◆ **TASK INSTRUCTIONS**
1. Using the matrix factorization text, explain why weights of latent features are found from the available data.
2. Answer these from the matrix factorization text:
(a) How many users created the MovieLens data?
(b) What is the fewest movies any selected user had rated?
(c) Which library is the recommendation system to use?

◆ **DOCUMENT TEXT**
··········

## Introduction

Matrix factorization is a class of collaborative filtering algorithms used in recommender systems. Matrix factorization algorithms work by decomposing the user-item interaction matrix into the product of two lower dimensionality rectangular matrices.The idea behind matrix factorization is to represent users and items in a lower dimensional latent space. For the case here, the items represent movies

Our aim is to fill in the blank rating values here. For users and movies to populate them, the weights of the latent features, that are supposed to be available, are found from the available data. Then, with these weights, an estimate is made for the empty rating values.

![image.png](attachment:e5206f19-46a8-49ac-a290-c623c5d3aa27.png)

**Context**

The datasets describe ratings and free-text tagging activities from MovieLens, a movie recommendation service. It contains 20000263 ratings and 465564 tag applications across 27278 movies. These data were created by 138493 users between January 09, 1995 and March 31, 2015. This dataset was generated on October 17, 2016.

Users were selected at random for inclusion. All selected users had rated at least 20 movies.

**Business Problem**

Developing a recommendation system that gives estimated ratings for a given user and movie, based on on single value decomposition by using Surprise Library.

··········

◆ **LISTED RECORDS**
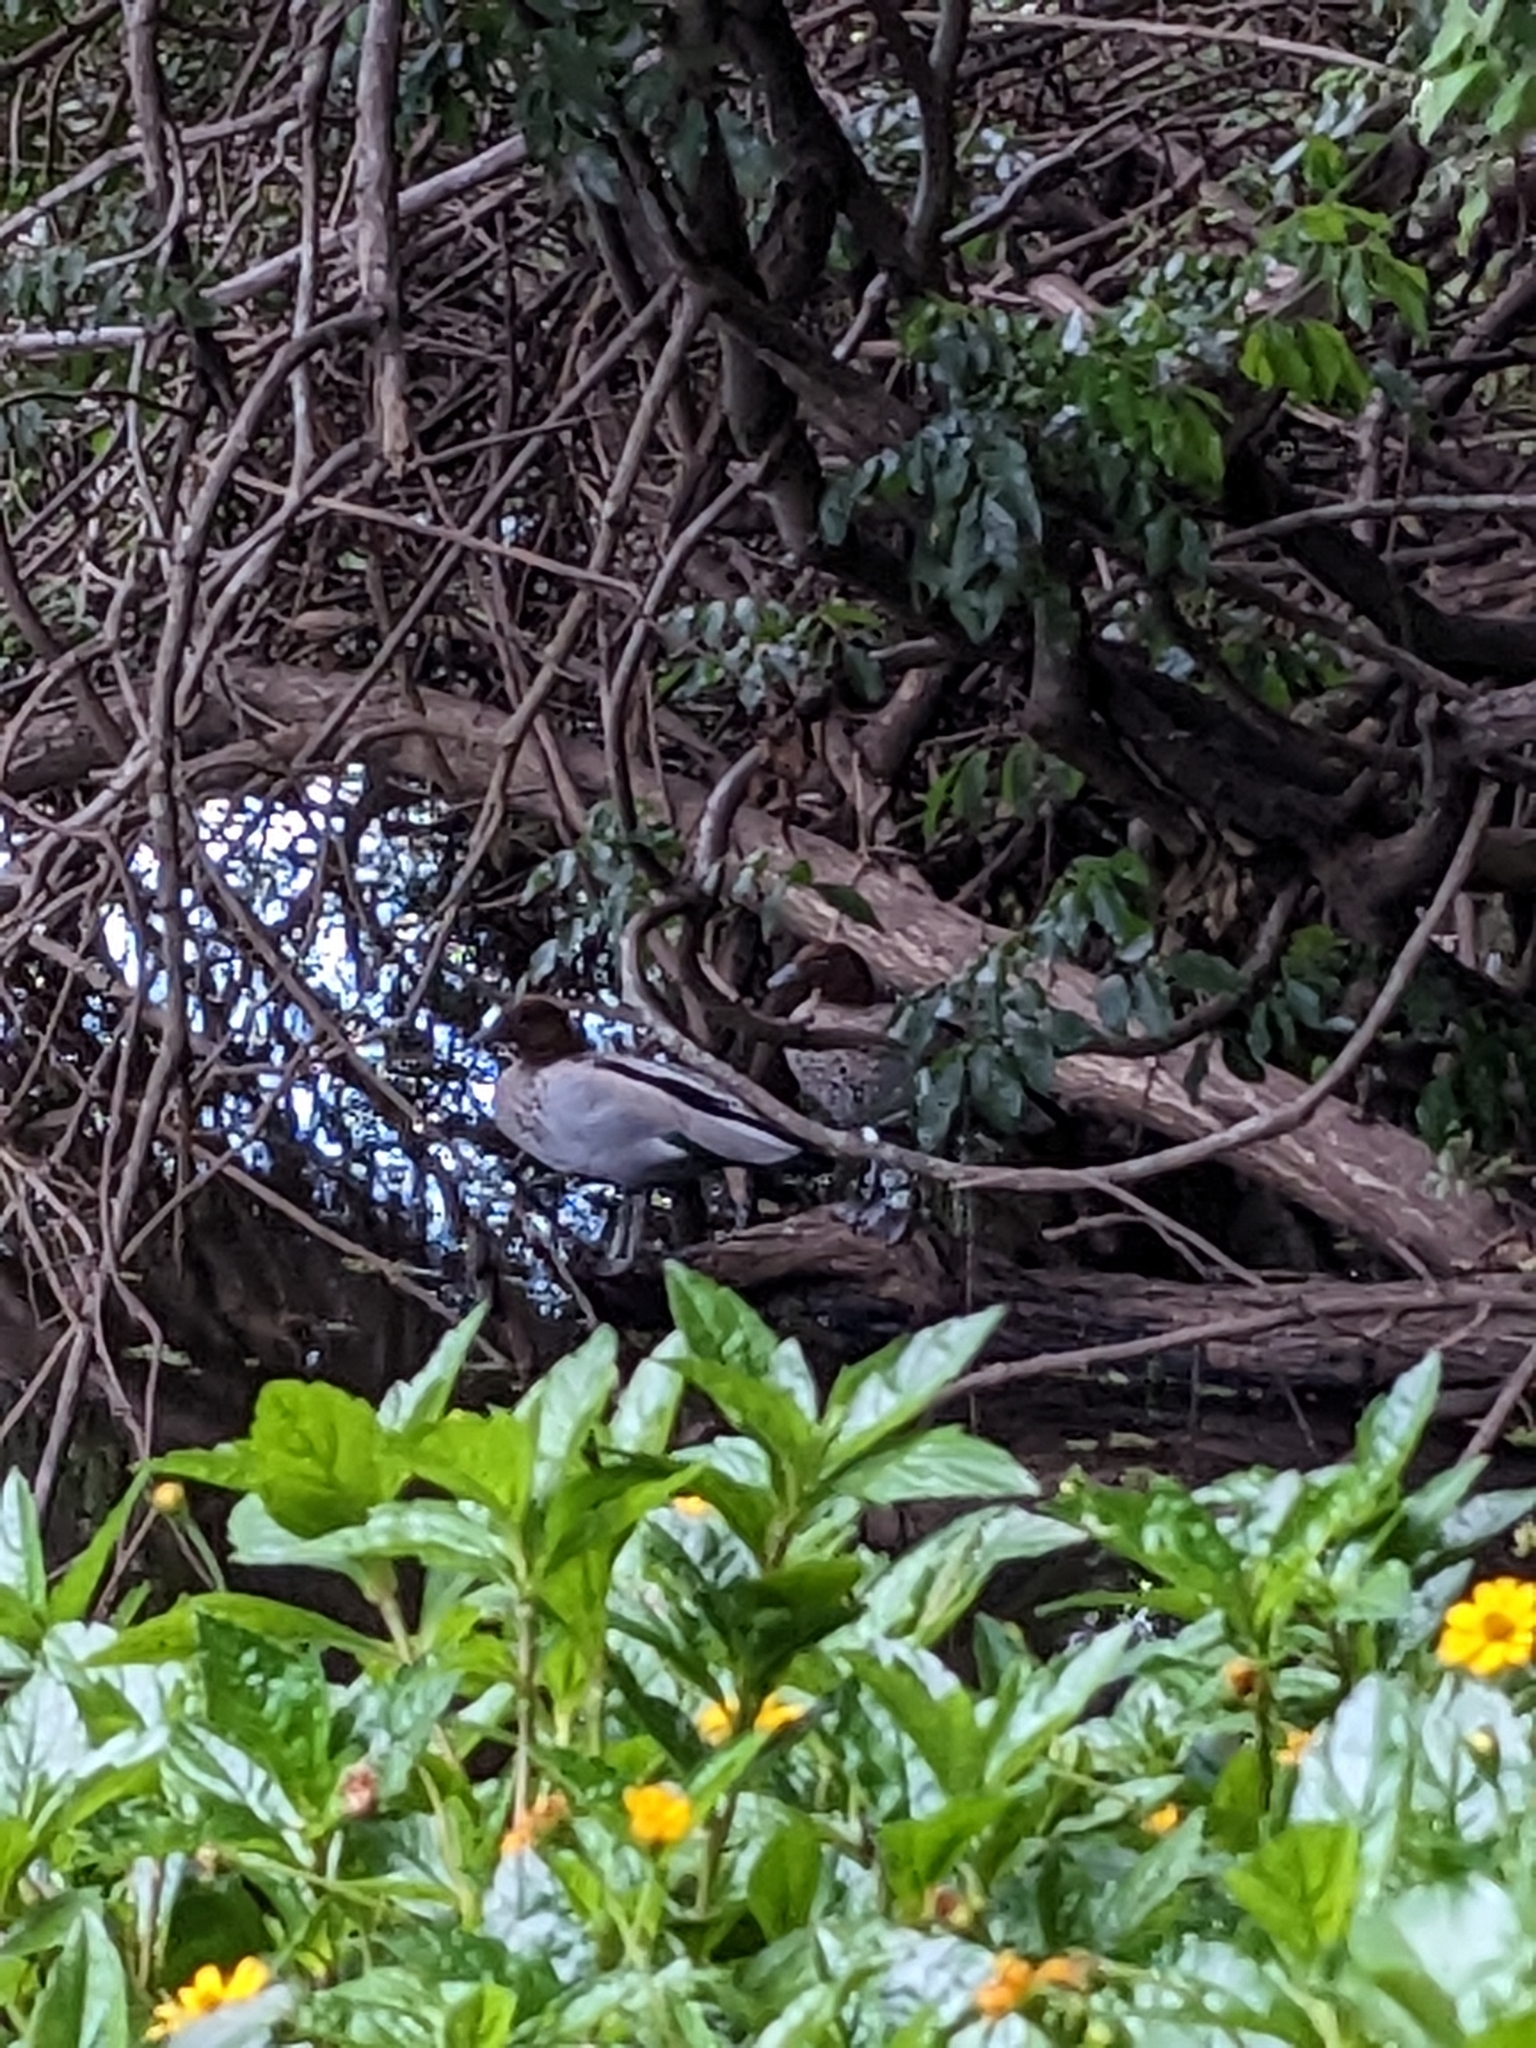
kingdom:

··········

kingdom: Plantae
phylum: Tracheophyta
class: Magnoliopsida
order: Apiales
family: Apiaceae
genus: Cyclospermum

··········

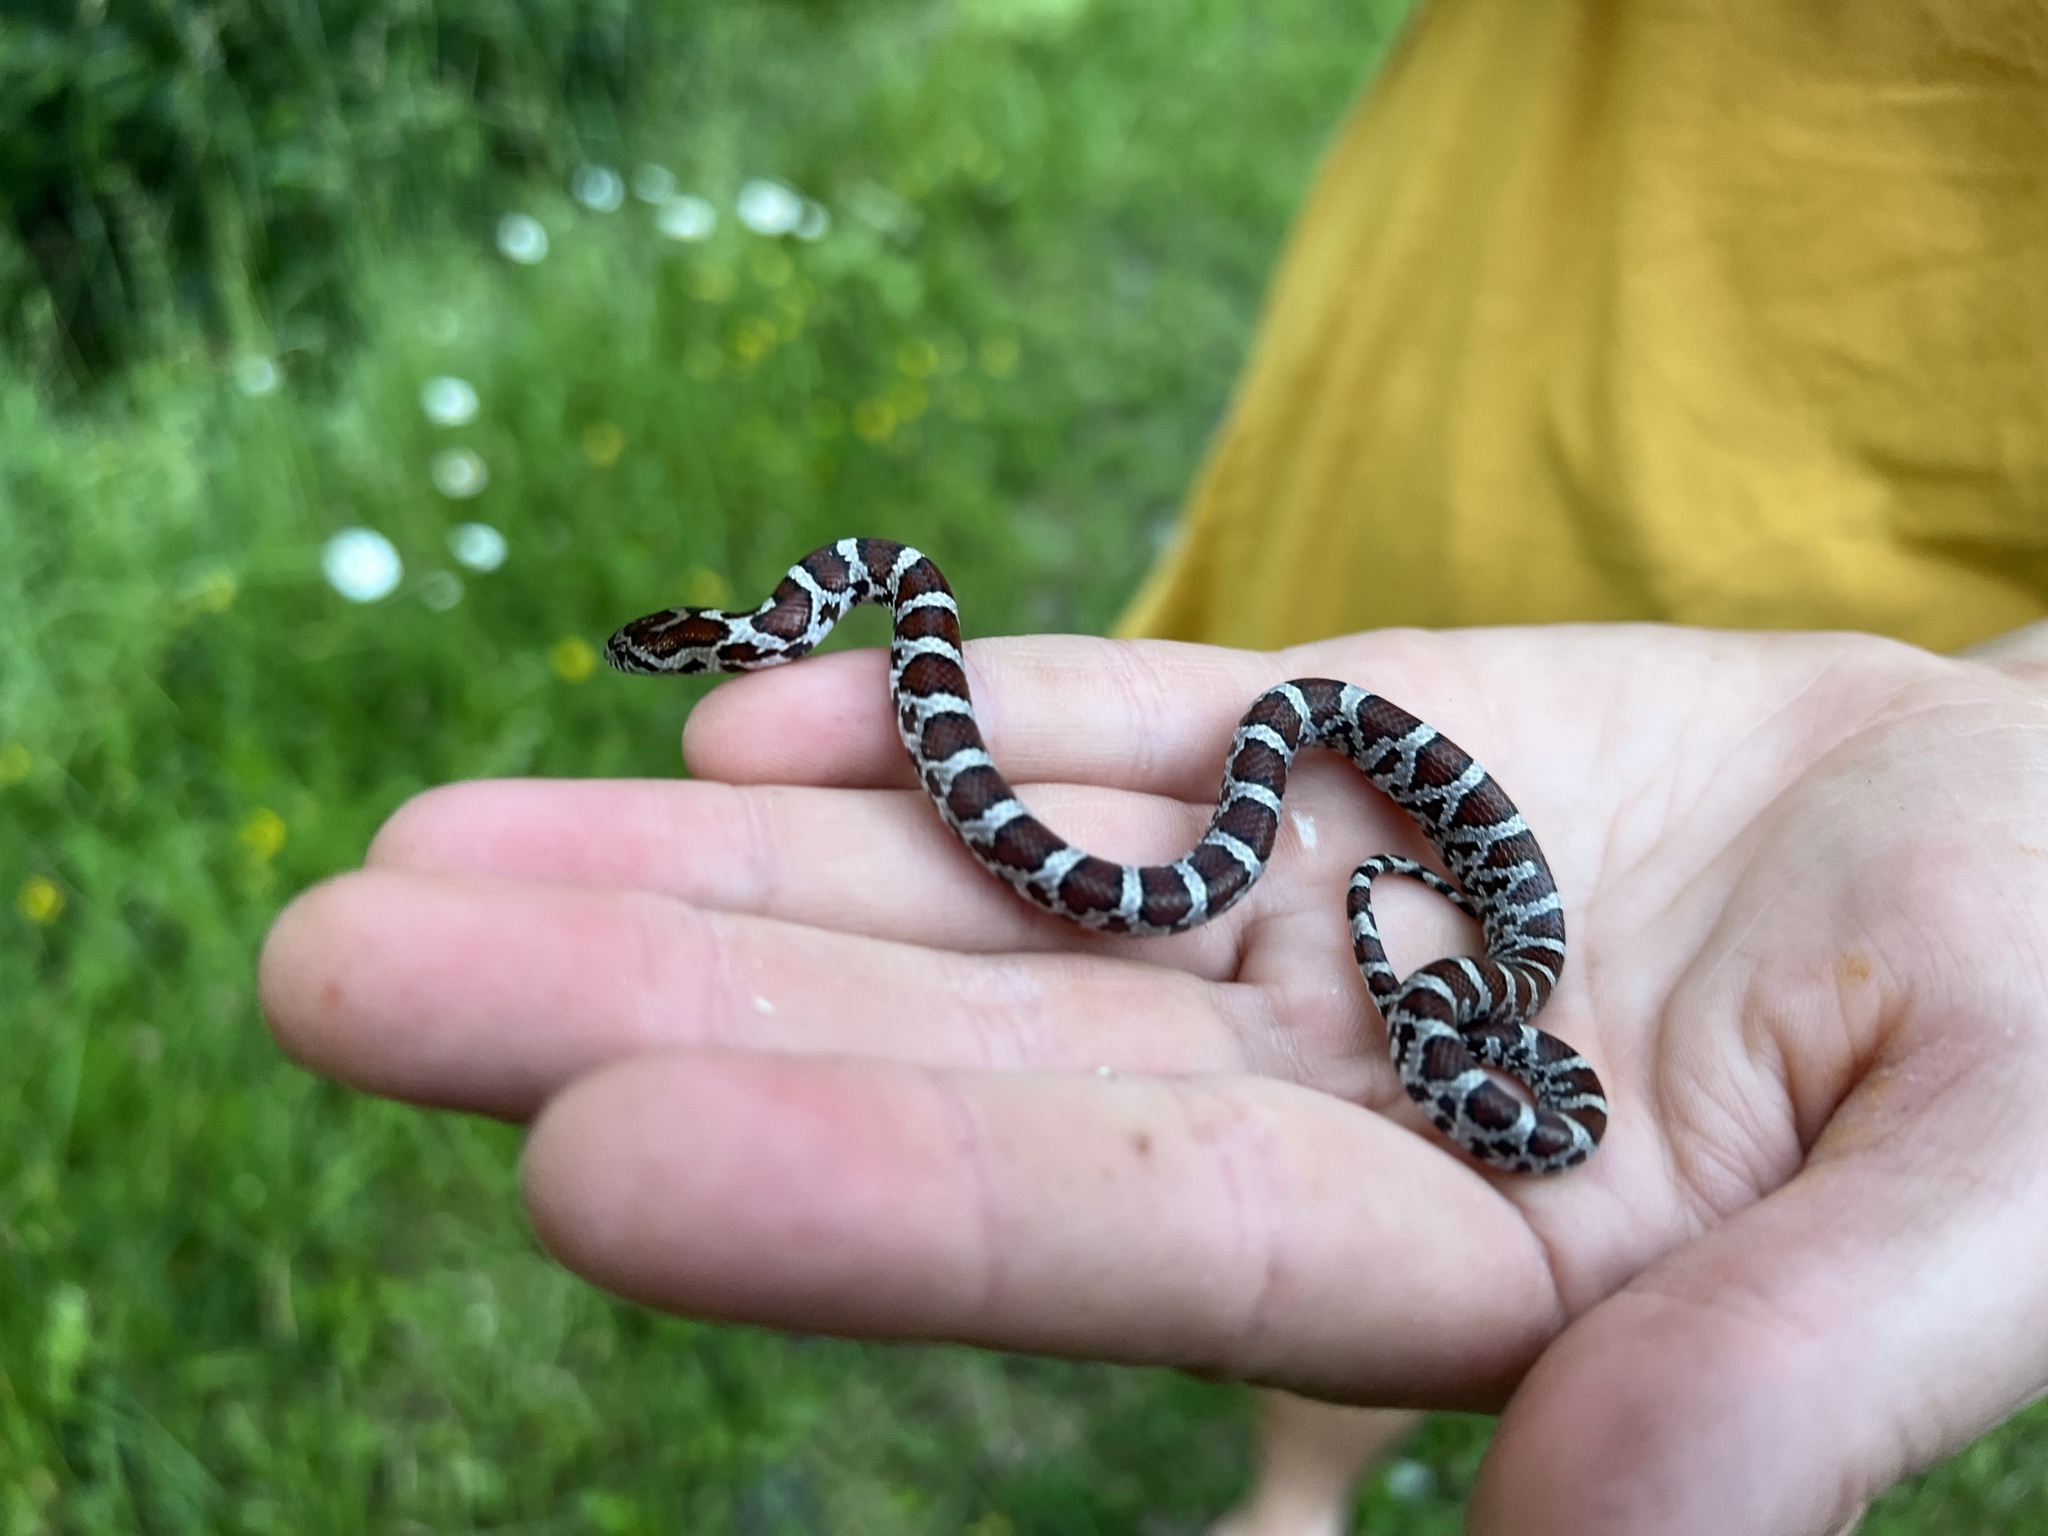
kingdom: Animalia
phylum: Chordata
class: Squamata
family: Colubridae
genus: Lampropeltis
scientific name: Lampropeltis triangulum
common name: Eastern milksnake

··········

◆ **ANSWERS PROVIDED**
1. The aim is to fill in the blank rating values. The weights for users and movies are found from the available data, and those weights are then used to estimate the empty ratings.

2.
(a) 138493
(b) 20
(c) Surprise Library